The first is that cattlemen are being forced to hold on to herds because they have no one to sell them to in Israel. The reason is that the Israeli meat market is a duopoly controlled by the companies Dabah Salah & Sons and Tnuva and they rely entirely on imported beef.
Binyamini said Israeli cattlemen could survive without the Palestinian market, but they need a year to ready themselves. “We can adjust to any situation, but not for a surprise, unilateral move. Right now there are 400 businesses that are going to go bankrupt. Tnuva and Dabah won’t buy from us because they have a year’s worth of inventory booked,” he said.
The second is connected to the financial structure of the industry, which is based on long-term credit.
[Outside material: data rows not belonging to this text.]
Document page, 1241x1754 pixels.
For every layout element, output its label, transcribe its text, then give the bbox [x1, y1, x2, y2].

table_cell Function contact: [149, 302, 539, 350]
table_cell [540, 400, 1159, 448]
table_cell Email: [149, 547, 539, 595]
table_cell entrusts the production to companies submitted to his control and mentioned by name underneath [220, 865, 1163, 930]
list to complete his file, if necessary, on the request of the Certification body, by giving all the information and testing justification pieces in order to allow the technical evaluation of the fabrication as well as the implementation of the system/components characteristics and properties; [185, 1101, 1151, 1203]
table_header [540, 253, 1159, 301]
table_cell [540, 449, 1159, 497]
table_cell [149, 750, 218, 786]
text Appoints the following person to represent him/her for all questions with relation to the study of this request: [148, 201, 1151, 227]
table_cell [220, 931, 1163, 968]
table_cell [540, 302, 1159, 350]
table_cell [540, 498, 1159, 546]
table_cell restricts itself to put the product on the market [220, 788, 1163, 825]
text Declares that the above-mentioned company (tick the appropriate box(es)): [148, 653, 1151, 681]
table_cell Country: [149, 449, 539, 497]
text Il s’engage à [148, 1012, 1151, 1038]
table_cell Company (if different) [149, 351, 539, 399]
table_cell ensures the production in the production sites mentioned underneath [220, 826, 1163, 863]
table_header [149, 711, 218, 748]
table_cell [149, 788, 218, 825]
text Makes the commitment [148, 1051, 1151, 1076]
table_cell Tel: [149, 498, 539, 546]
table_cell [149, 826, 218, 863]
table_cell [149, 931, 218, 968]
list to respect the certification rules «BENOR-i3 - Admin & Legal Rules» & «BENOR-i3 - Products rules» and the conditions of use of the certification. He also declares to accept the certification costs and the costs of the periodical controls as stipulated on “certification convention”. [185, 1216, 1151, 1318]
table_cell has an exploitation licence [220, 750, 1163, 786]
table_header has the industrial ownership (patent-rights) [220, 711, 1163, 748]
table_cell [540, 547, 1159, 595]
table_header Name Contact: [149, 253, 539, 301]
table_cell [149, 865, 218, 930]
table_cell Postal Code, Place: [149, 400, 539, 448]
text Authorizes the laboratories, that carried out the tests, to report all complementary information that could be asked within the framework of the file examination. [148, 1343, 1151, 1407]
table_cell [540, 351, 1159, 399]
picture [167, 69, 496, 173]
Now that there is no Israeli meat entering the PA, the Palestinian dealers don’t have sales or cash flow to cover their debt. Meanwhile, said Binyamini, the price of fresh meat in the PA has soared by more than 30%.
An Israeli government source speculated that the price increase was what the PA wants, in order to help Palestinian ranchers charge higher prices in the absence of Israeli competition.Since he was appointed PA prime minister last April, Mohammad Shtayyeh, an economist by training, has been leading a campaign to disengage economically from Israel. He talks about it in speeches frequently, although in practice the only boycott of Israel that he has ordered is on calves. Fresh produce, dairy products and other farm products remain unaffected.
Finance Minister Moshe Kahlon and his director general, Shai Babad, are in talks with the PA on a range of bilateral economic issues, including debts owned Israel Electric Corporation, the treatment of Palestinians in Israeli hospitals and tax money Israel collects in the name of the PA.
Israeli cattlemen have lobbied the finance and agriculture ministries and Prime Minister Benjamin Netanyahu’s National Economic Council to add beef to the agenda. Last week, dozens of Israeli farmers drove to the prime minister’s Jerusalem residence in a protest convoy.
Meanwhile, Maj. Gen. Kamil Abu Rokon, the coordinator of government activities in the territories, has threatened the PA with countermeasures.
“Israel will not allow boycotts of any kind against Israeli products. Due to the PA’s unilateral decision, which is hurting the economies of both sides, and a number of appeals from various quarters to find a solution, I am warning that if the status quo ante isn’t restored we will not permit many Palestinian agricultural products from entering Israel,” he said earlier this week.